14th Nagaland Assembly
- Incumbent
- Assumed office 20 February 2023

MLA from Tobu Assembly constituency

Personal details
- Born: 31 October 1964 (age 61) Tobu, Nagaland, India
- Party: Lok Janshakti Party (Ram Vilas)

= Naiba Konyak =

Indian politician

K. Naiba Konyak (born 1964) is an Indian politician from Nagaland. He is a four-time MLA from the Tobu Assembly constituency, which is reserved for Scheduled Tribe community, in Mon district. He won the 2023 Nagaland Legislative Assembly election, representing the Lok Janshakti Party (Ram Vilas).
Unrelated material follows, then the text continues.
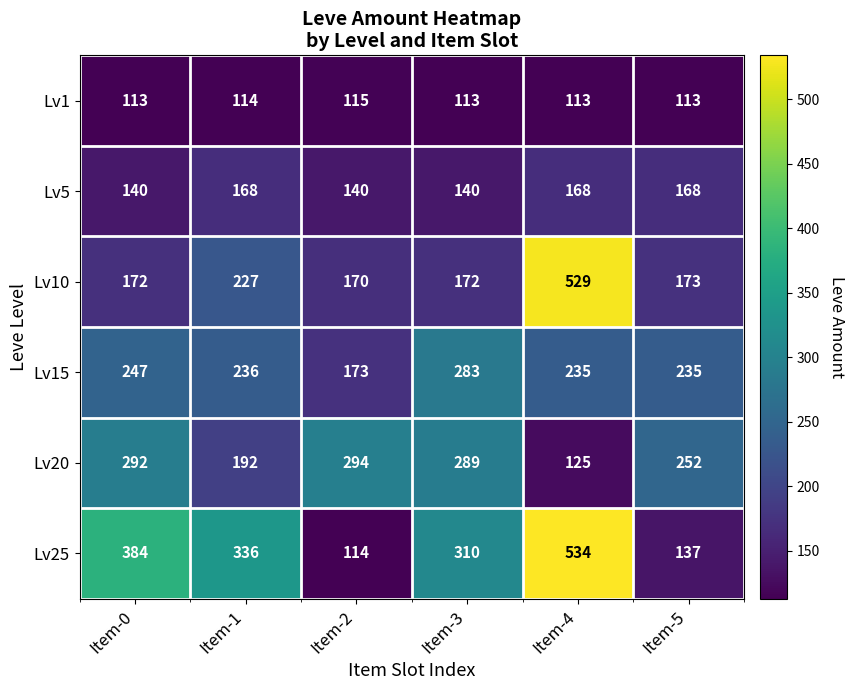

How many Lv5 values are between 140 and 168?

6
== Early life and education ==
Konyak is from Tobu, Mon district, Nagaland. He is the son of the late Keyiang. He completed his B.A. in 1991 at Kohima College, which is affiliated with North Eastern Hill University, Shillong.

== Career ==
Konyak was elected from the Tobu Assembly constituency representing Lok Janshakti Party (Ram Vilas) in the 2023 Nagaland Legislative Assembly election. He polled 10,622 votes and defeated his nearest rival and sitting MLA, N. Bongkhao Konyak of the Nationalist Democratic Progressive Party, by a margin of 506 votes. He first became an MLA winning the 2003 Nagaland Legislative Assembly election representing the Naga People's Front and defeated A. Thongo Mukiano of the Indian National Congress, by a margin of 593 votes. He retained the seat in the 2008 defeating Bongkhao of the Congress by 2,841 votes, and won for a third consecutive time in the 2013 Assembly election. However, he lost the 2018 Nagaland Legislative Assembly election to N. Bongkhao Konyak of the NDPP but regained it after shifting to the LJP.